Velikov le miró, divertido.
—Si esto trastorna de algún modo sus planes, puedo emplear la frecuencia del Control de Houston y transmitir una orden falsa.
—¿Puede hacer esto?
—Sí.
—¿Simular una orden a la lanzadera, para que abandone la estación espacial y regrese a la Tierra?
—Sí.
—¿Y engañar a los jefes de la estación y de la nave, haciéndoles creer que oyen una voz conocida?
—No advertirán la diferencia. Nuestros sintetizadores computarizados tienen grabaciones de transmisiones más que suficientes para imitar perfectamente la voz, el acento y las peculiaridades verbales de al menos veinte oficiales de la NASA.
—¿Y qué puede impedir que el Control de Houston anule la orden?
—Puedo interferir sus transmisiones hasta que sea demasiado tarde para que detengan la nave. Después, si las instrucciones que nos dieron ustedes de nuestros científicos espaciales son correctas, dominaremos sus sistemas de vuelo y la haremos aterrizar en Santa Clara.
Maisky miró larga y fijamente a Velikov. Después dijo:
—Hágalo.
El presidente estaba profundamente dormido cuando sonó suavemente el teléfono en su mesita de noche. Se volvió y miró la esfera fluorescente de su reloj de pulsera. Era la una y diez minutos de la madrugada. Entonces dijo:
—Hable.
Le respondió la voz de Dan Fawcett.
—Siento despertarle, señor presidente, pero ha ocurrido algo que creo que debe usted saber.
—Le escucho. ¿De qué se trata?
—Acabo de recibir una llamada de Irwin Mitchell, de la NASA. Me ha dicho que el Gettysburg ha salido del Columbus y está en órbita, preparándose para el regreso.
El presidente se incorporó de golpe, despertando a su esposa que dormía a su lado.
—¿Quién dio la orden? —preguntó.
—Mitchell no lo sabe. Todas las comunicaciones entre Houston y la estación espacial se han interrumpido a causa de una extraña interferencia.
—Entonces, ¿cómo se ha enterado de la partida de la nave?
—El general Fisher ha estado observando el Columbus, en el Centro de Operaciones Espaciales de Colorado Springs, desde que Steinmetz salió de Jersey Colony. Las sensibles cámaras del Centro captaron el movimiento cuando el Gettysburg abandonó el dique de la estación. Me telefoneó en cuanto le informaron de ello.
El presidente golpeó desesperadamente el colchón.
—¡Maldita sea!
—Me he tomado la libertad de poner sobre aviso a Jess Simmons. Éste ha desplegado ya dos escuadrillas tácticas de la Fuerza Aérea en el aire, para que escolten y protejan la lanzadera en cuanto penetre en la atmósfera.

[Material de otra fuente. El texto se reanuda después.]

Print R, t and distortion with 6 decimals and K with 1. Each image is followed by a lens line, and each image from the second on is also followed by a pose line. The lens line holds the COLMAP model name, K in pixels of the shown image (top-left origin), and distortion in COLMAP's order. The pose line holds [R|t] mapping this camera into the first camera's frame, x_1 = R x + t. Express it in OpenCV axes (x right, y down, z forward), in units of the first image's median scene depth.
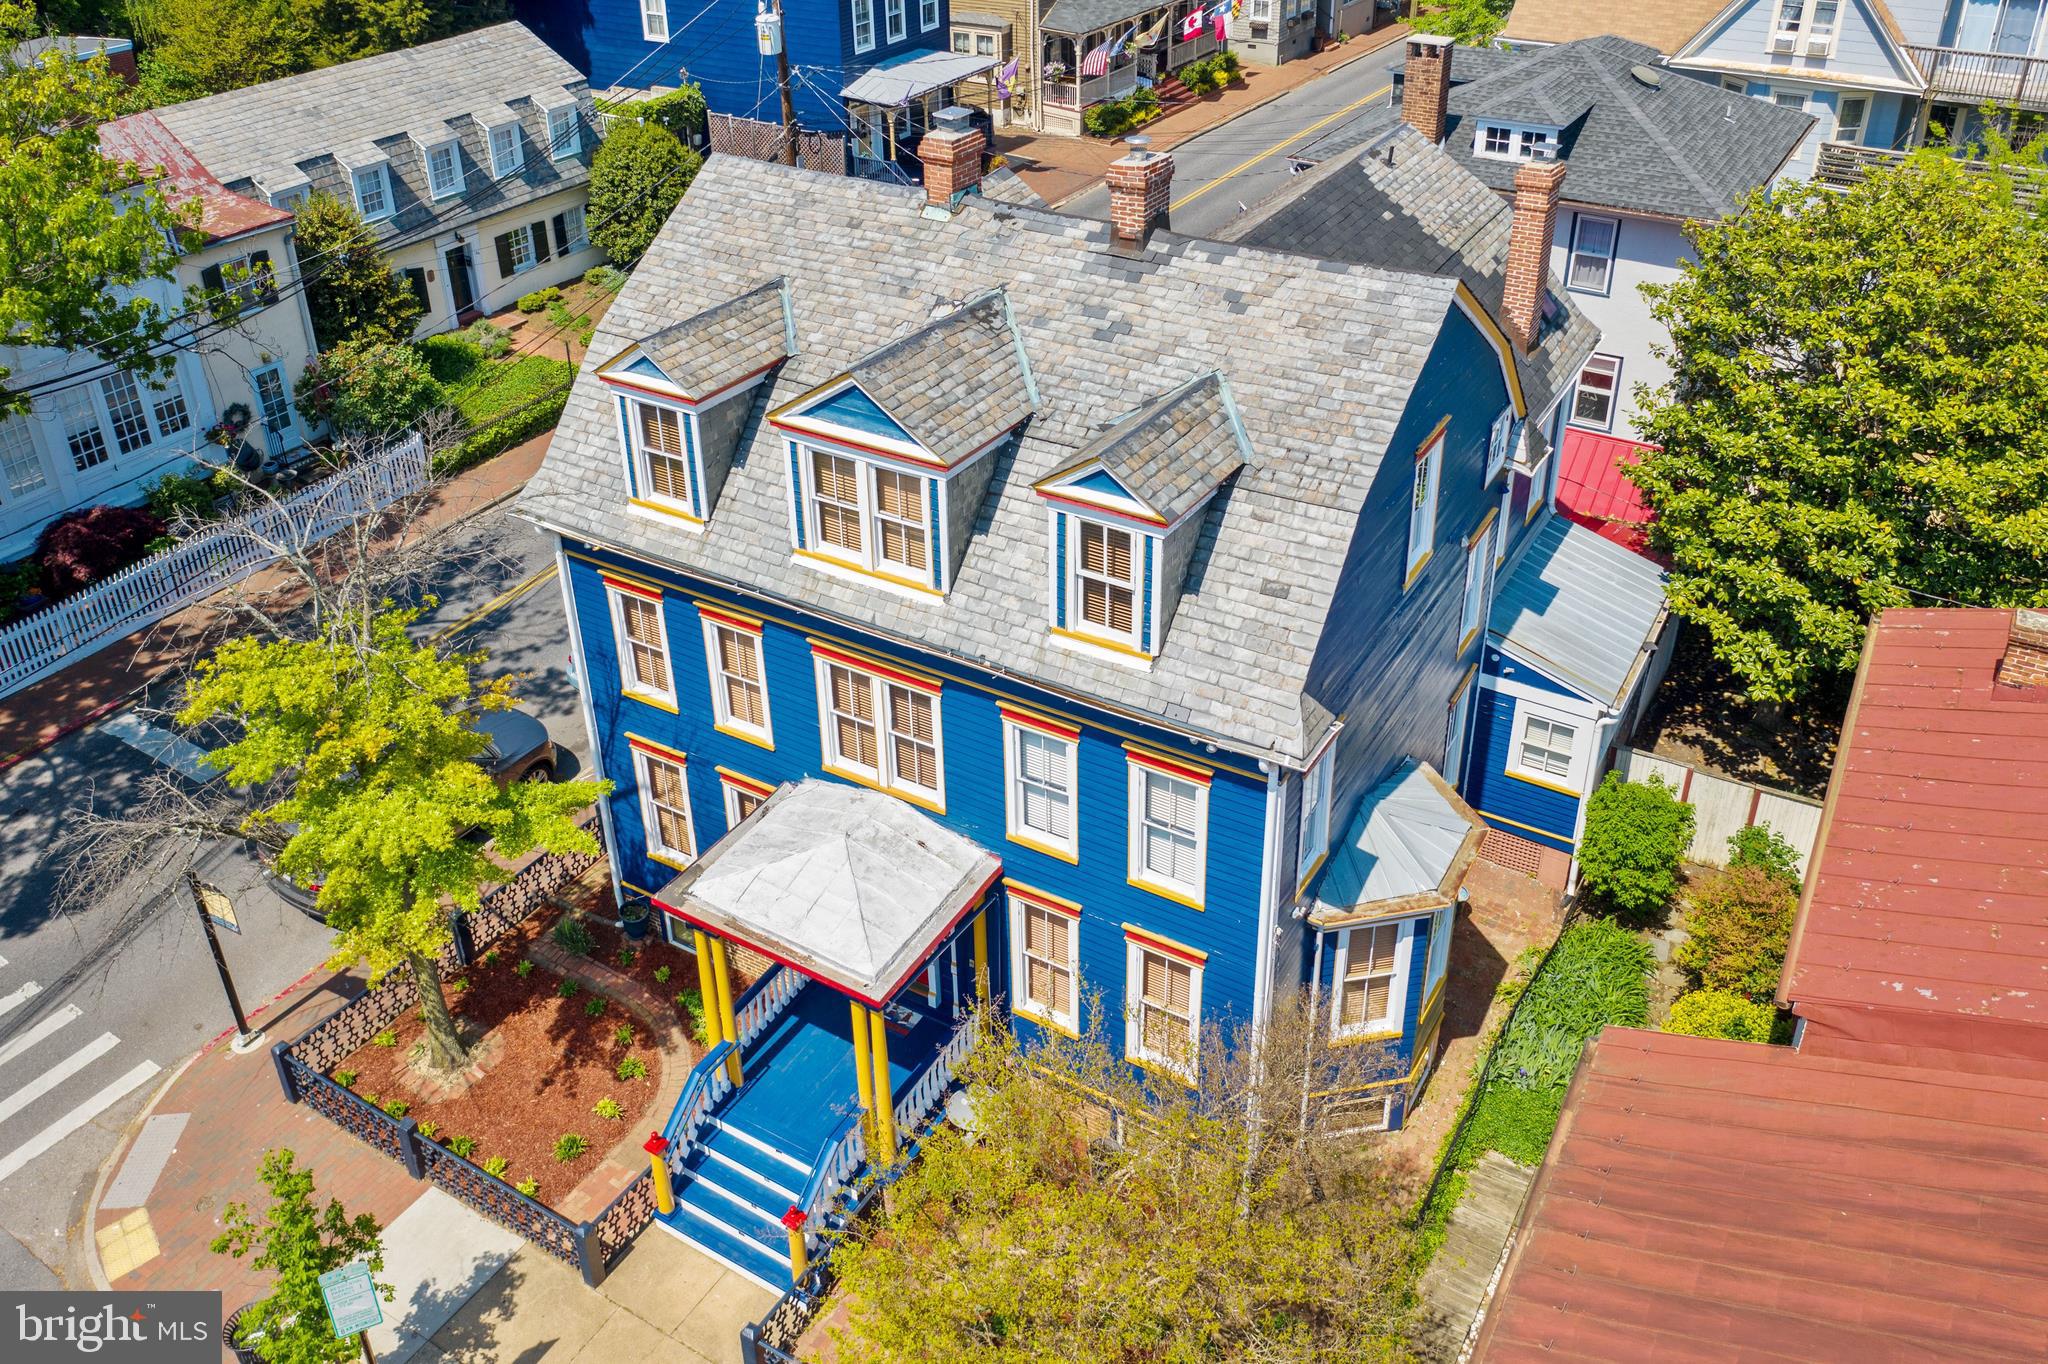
lens RADIAL K [[1635.4, 0, 1024.0], [0, 1635.4, 682.0], [0, 0, 1]] dist [-0.033940, 0.003623]
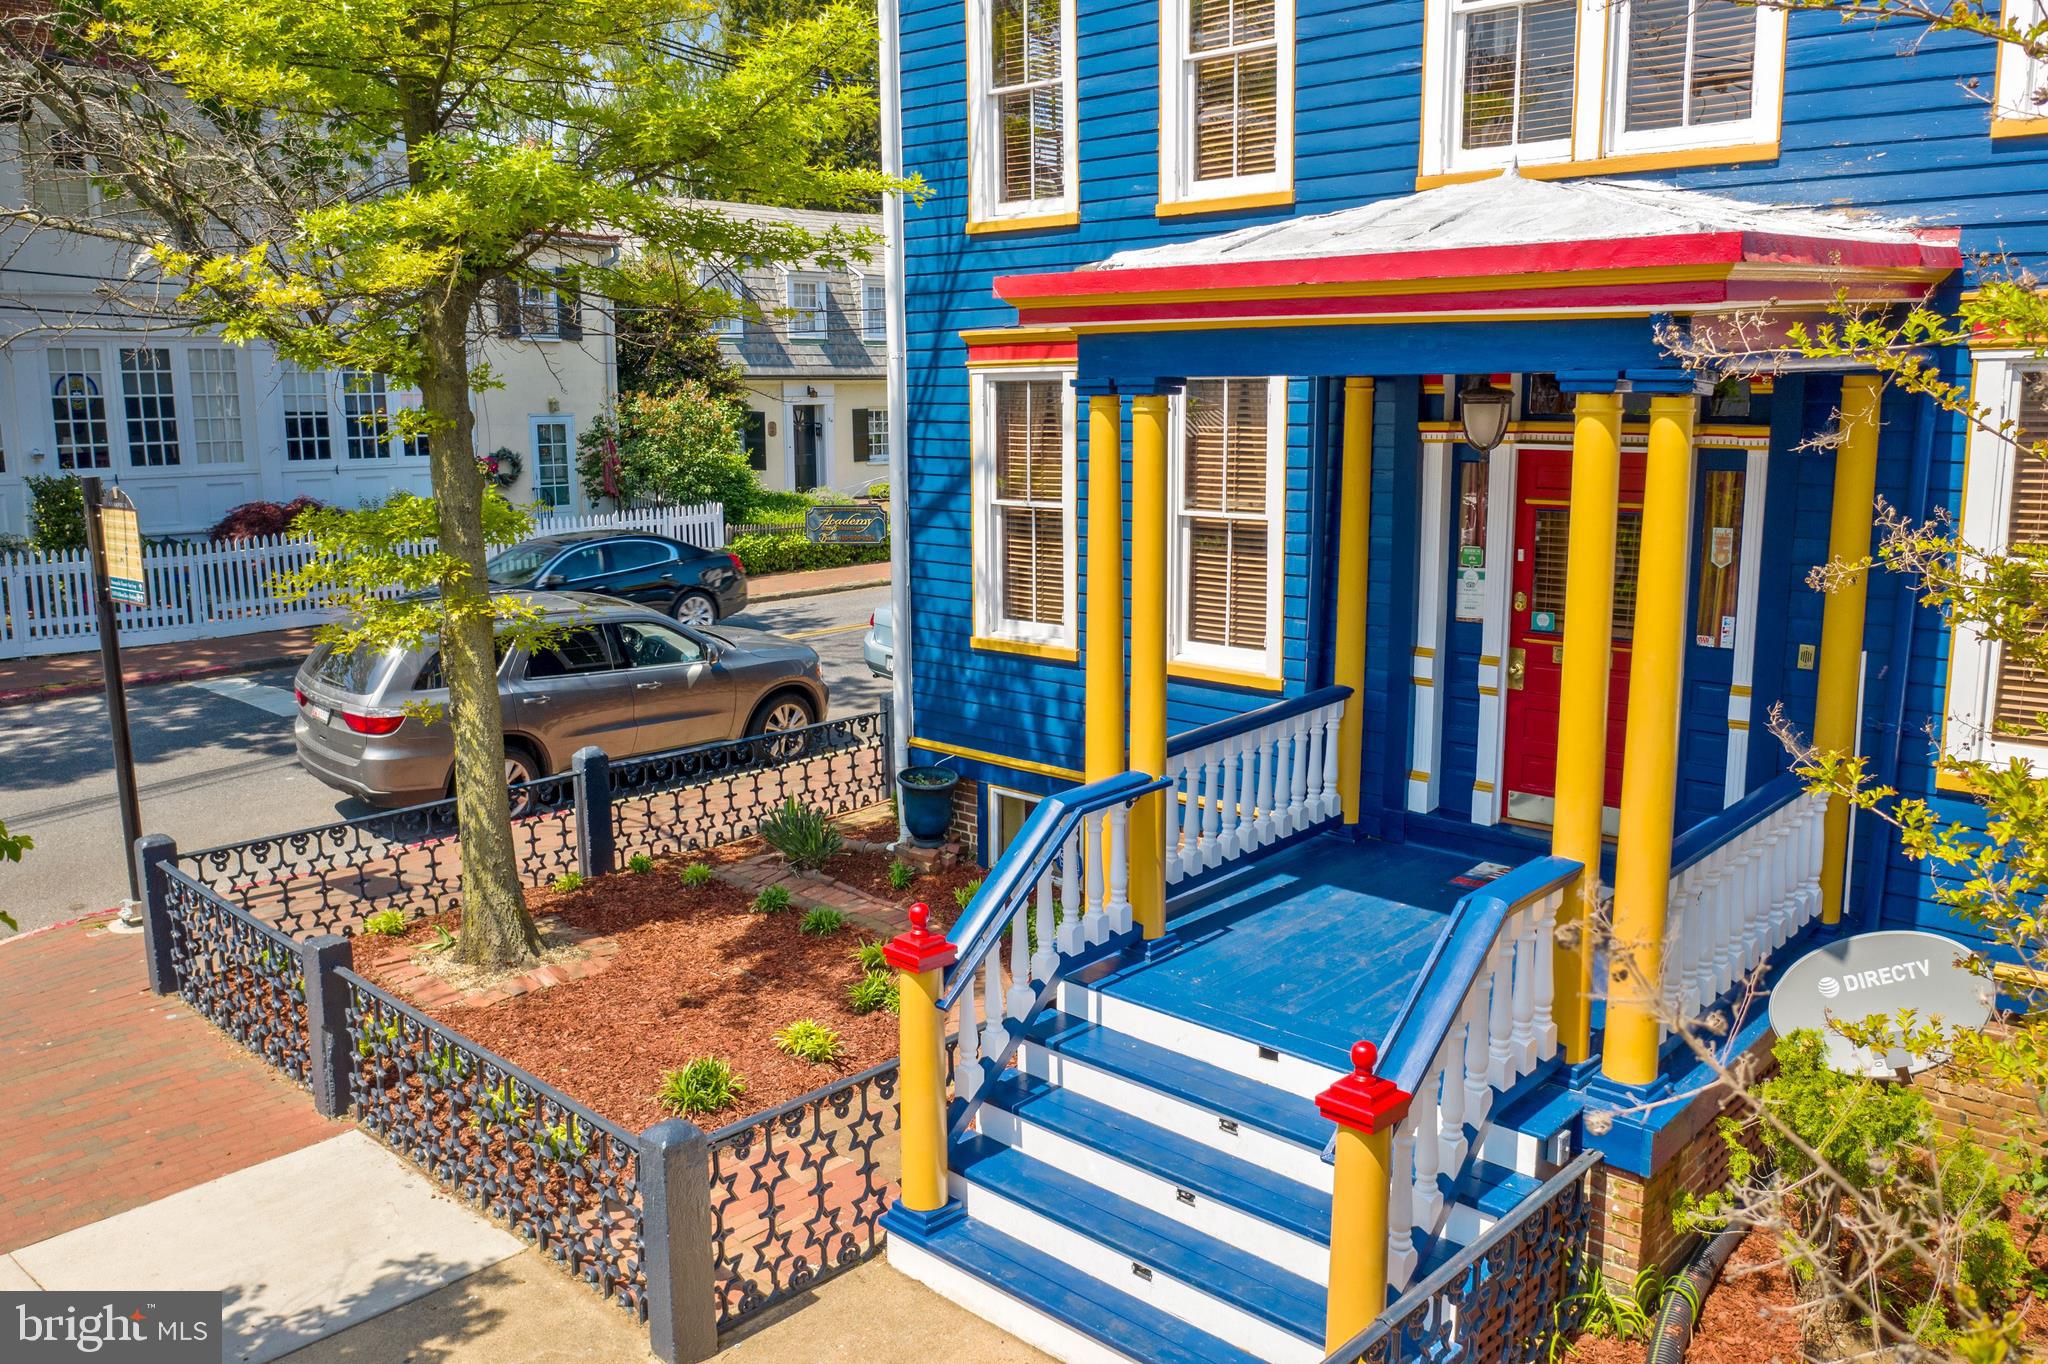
lens RADIAL K [[1714.1, 0, 983.6], [0, 1714.1, 685.1], [0, 0, 1]] dist [-0.036429, -0.000921]
pose [[0.972112, 0.044202, -0.230313, -0.109898], [-0.117957, 0.940966, -0.317285, 0.284148], [0.202692, 0.335604, 0.919938, 0.540012]]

—¿Cuánto tiempo tenemos antes de que el Gettysburg aterrice?
—Desde la preparación inicial de descenso hasta el aterrizaje, unas dos horas.
—Los rusos están detrás de esto.
—Ésta es la opinión general —reconoció Fawcett—. Todavía no podemos estar seguros, pero todos los indicios señalan a Cuba como la causante del problema de interferencia de la radio de Houston.

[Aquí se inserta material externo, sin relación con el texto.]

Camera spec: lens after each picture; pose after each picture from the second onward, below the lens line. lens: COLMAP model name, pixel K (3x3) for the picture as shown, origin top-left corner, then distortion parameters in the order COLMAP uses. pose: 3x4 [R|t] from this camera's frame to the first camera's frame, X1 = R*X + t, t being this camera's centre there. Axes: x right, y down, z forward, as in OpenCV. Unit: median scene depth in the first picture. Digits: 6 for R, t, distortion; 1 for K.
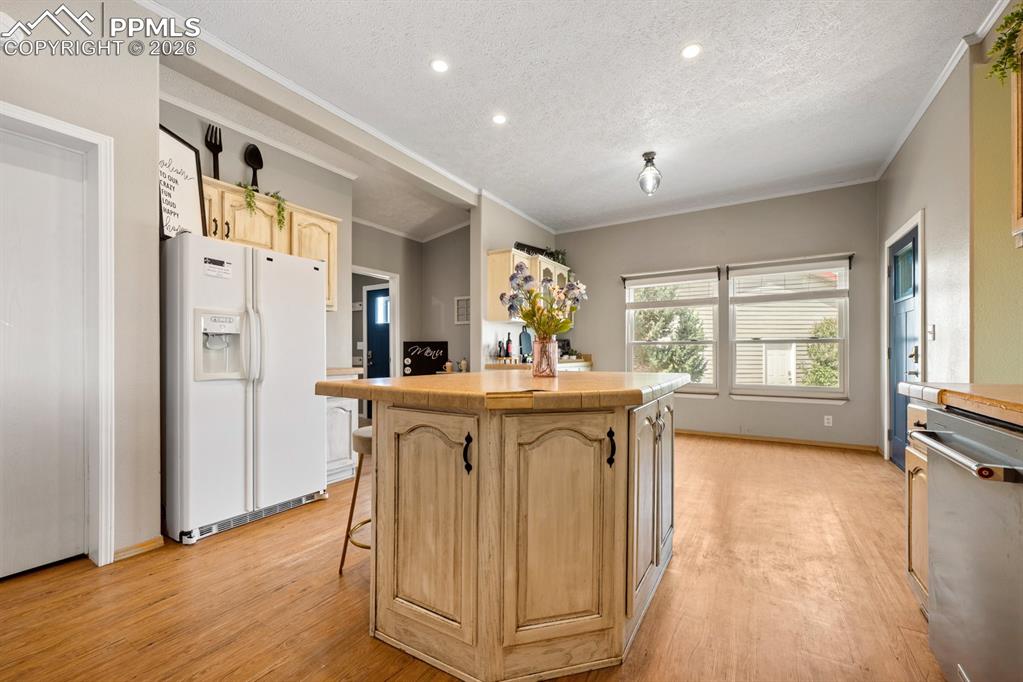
lens RADIAL K [[413.0, 0, 512.3], [0, 413.0, 354.8], [0, 0, 1]] dist [0.000355, -0.000345]
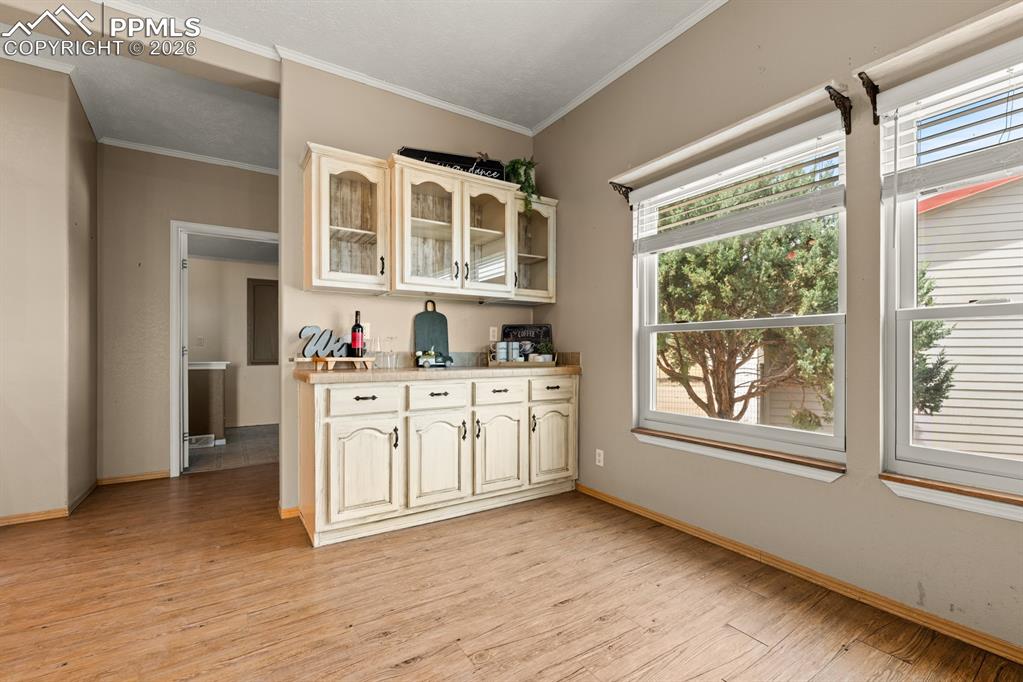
lens RADIAL K [[436.1, 0, 519.5], [0, 436.1, 349.6], [0, 0, 1]] dist [0.009414, 0.000160]
pose [[0.899650, -0.001134, -0.436610, 0.397800], [-0.000191, 0.999996, -0.002991, -0.002444], [0.436612, 0.002775, 0.899646, 0.535130]]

—¿Cuándo debe el equipo especial de Brogan atacar Cayo Santa María?
—A las dos.
—¿Quién lleva el mando?
—Discúlpeme un momento; voy a buscar el nombre en el informe de ayer de la CÍA. —Fawcett no tardó más de treinta segundos en volver—. La misión está dirigida por el coronel de Infantería de Marina Ramón Kleist.
—Conozco el nombre. Kleist recibió una Medalla de Honor del Congreso.
—Hay algo más.
—¿Qué?
—Los hombres de Kleist son dirigidos por Dirk Pitt.
El presidente suspiró casi con tristeza.
—Este hombre ha hecho ya demasiado. ¿Es absolutamente necesaria su presencia?
—Sólo Pitt podría hacerlo —dijo Fawcett.
—¿Podrán destruir a tiempo el centro de interferencias?
—Sinceramente, debo confesar que es una cuestión de cara o cruz.
—Dígale a Jess Simmons que esté en el Salón de Guerra —dijo solemnemente el presidente—. Si algo anda mal, temo que, para que el Gettysburg y su valioso cargamento no caigan en manos de los soviéticos, no tendremos más remedio que derribarlo. ¿Me ha entendido, Dan?
—Sí, señor —dijo Fawcett palideciendo repentinamente—. Le transmitiré su mensaje.